Scientific Data Engineer II

Scientific Data Engineer II – Data Integration Team

The mission of the Allen Institute is to unlock the complexities of bioscience and advance our knowledge to improve human health. Using an open science, multi-scale, team-oriented approach, the Allen Institute focuses on accelerating foundational research, developing standards and models, and cultivating new ideas to make a broad, transformational impact on science.

The mission of the Allen Institute for Brain Science is to accelerate the understanding of how the human brain works in health and disease. Using a big science approach, we generate useful public resources, drive technological and analytical advances, and discover fundamental brain properties through integration of experiments, modeling and theory.

We are looking for a Scientific Data Engineer with a strong track record of supporting data management or analytics. This position will work closely with research and data production teams to support data modeling, ingest, curation and integration of large scale and diverse data on an ongoing basis.

The ideal candidate will have a strong background in data modeling and data integration and will bring a passion for linking data and knowledge to help create a useful compendium of information for neuroscientists. You will interact regularly with neuroscientists and a wide variety of engineers both internally and as part of a large consortium, collaborating on developing a vast resource on the brain.

To gain more insight on the projects you will impact, please visit the Allen Brain Map data portal (portal.brain-map.org) and BICCN portal (biccn.org)

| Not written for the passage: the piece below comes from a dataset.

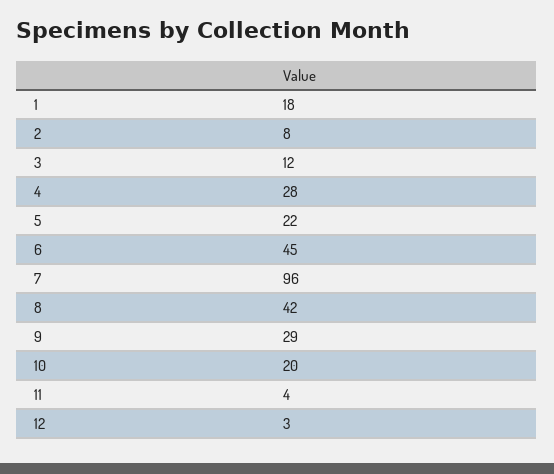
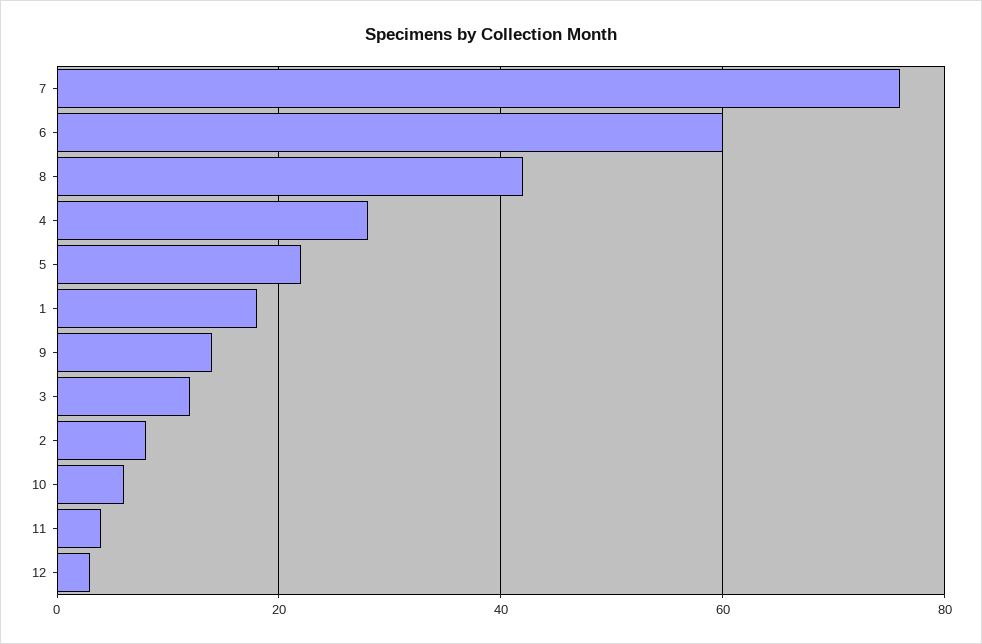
6: 45 -> 60
7: 96 -> 75
9: 29 -> 15
10: 20 -> 5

The Allen Institute believes that team science significantly benefits from the participation of diverse voices, experiences, and backgrounds. High-quality science can only be produced when it includes different perspectives. We are committed to increasing diversity across every team and encourage people from all backgrounds to apply for this role.

Essential Functions

  • Perform data wrangling, data curation, and data validation and serve as a liaison and technical support for consortium scientists
  • Lead efforts in collaboration with domain experts to prototype data structures
  • Lead development of data management standards best practices, and policies; contribute to development of data governance strategy and data life-cycle
  • Lead and contribute to efforts with community partners and scientists to develop and document data standards, including data quality and formats
  • Assess data and product needs to define data requirements for data integration; facilitate requirements review
  • Document data ingest processes and curation SOPs
  • Build consensus for data integration efforts across platforms and organizations and advocate for FAIR principles
  • Produce data reports and write data release notes
  • Participate in outreach efforts to curate, publish, and publicize highly-dimensional biomedical data sets, research tools, and publications
  • Codevelop requirements and support creation of infrastructure for tools to support data ingest, ETL and dashboarding
  • Identify, investigate, and solve data quality issues on an ongoing basis

Required Education and Experience

  • Bachelor degree in a relevant technical discipline (e.g., neuroscience, genomics, physics, informatics, applied math)
  • Proficiency with one of the following or similar languages: Python, R, Scala, RDF, JSON-LD, graph query language

Preferred Education and Experience

  • At least 2 years’ experience in a data-heavy role such as data science, machine learning, data analytics, or data engineering
  • Advanced degree (M.S., Ph.D.) in a relevant technical discipline (e.g., neuroscience, genomics, physics, informatics, applied math)
  • Demonstrable knowledge of and ability to apply (meta)data standards
  • Experience with non-relational/unstructured, graph or big data database development/design
  • In-depth understanding of some of the data domains that are relevant for neuroscience, imaging, and genomics
  • Familiarity with scientific data modeling, metadata management, data governance and data quality technologies
  • History of contributing to open source and/or community-based projects
  • Hands-on knowledge of cloud-based infrastructure (AWS, Azure, or GCP) and experience using data-related services
  • Experience building anomaly detection tools and alerting systems
  • Proficiency with OWL, RDF, JSON-LD, graph query languages
  • Familiarity with DMBoK
  • Strong interpersonal, communication and presentation skills
  • Strong project management and organizational skills
  • Excellent analytical and problem-solving skills combined with capacity for complex, detail-oriented work

Work Environment

  • Occasional exposure to laboratory atmosphere - possible exposure to chemical, biological or other hazardous substances

Physical Demands

  • Sitting, standing, bending, squatting as found in typical office environment

Position Type/Expected Hours of Work

  • This role is currently able to work remotely due to COVID-19 and our focus on employee safety. We are a Washington State employer, and remote work must be performed in Washington State. We continue to evaluate the safest options for our employees. As restrictions are lifted in relation to COVID-19, this role will return to work onsite.

It is the policy of the Allen Institute to provide equal employment opportunity (EEO) to all persons regardless of age, color, national origin, citizenship status, physical or mental disability, race, religion, creed, gender, sex, sexual orientation, gender identity and/or expression, genetic information, marital status, status with regard to public assistance, veteran status, or any other characteristic protected by federal, state or local law. In addition, the Allen Institute will provide reasonable accommodations for qualified individuals with disabilities.